What is being asked: Give back exactly the lines from the line that contains "Bounding boxes for" to the last line of the listing below, inclusive, and no others.

Information provided:
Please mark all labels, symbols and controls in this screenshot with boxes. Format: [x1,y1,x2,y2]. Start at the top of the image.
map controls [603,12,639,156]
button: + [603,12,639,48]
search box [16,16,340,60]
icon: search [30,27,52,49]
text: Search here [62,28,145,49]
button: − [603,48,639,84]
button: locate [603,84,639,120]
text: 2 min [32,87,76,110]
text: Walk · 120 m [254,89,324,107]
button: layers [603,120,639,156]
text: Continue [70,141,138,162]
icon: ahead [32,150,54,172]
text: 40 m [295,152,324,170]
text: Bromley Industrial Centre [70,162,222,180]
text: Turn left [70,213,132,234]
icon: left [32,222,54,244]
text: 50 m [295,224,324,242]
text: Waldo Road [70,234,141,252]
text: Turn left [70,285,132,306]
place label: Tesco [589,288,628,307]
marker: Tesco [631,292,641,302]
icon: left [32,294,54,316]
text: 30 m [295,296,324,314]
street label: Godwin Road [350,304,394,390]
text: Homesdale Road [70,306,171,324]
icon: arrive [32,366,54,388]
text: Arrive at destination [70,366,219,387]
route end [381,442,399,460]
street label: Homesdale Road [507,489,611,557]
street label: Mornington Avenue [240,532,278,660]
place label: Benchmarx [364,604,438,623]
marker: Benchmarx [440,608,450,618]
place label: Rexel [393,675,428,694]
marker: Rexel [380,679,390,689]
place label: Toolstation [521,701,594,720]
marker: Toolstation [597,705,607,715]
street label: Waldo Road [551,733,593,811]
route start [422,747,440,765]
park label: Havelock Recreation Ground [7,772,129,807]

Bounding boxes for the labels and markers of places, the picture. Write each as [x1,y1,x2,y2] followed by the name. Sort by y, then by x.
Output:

Finished task:
Bounding boxes for the labels and markers of places, the picture. Write each as [x1,y1,x2,y2] followed by the name. Sort by y, then by x.
Output:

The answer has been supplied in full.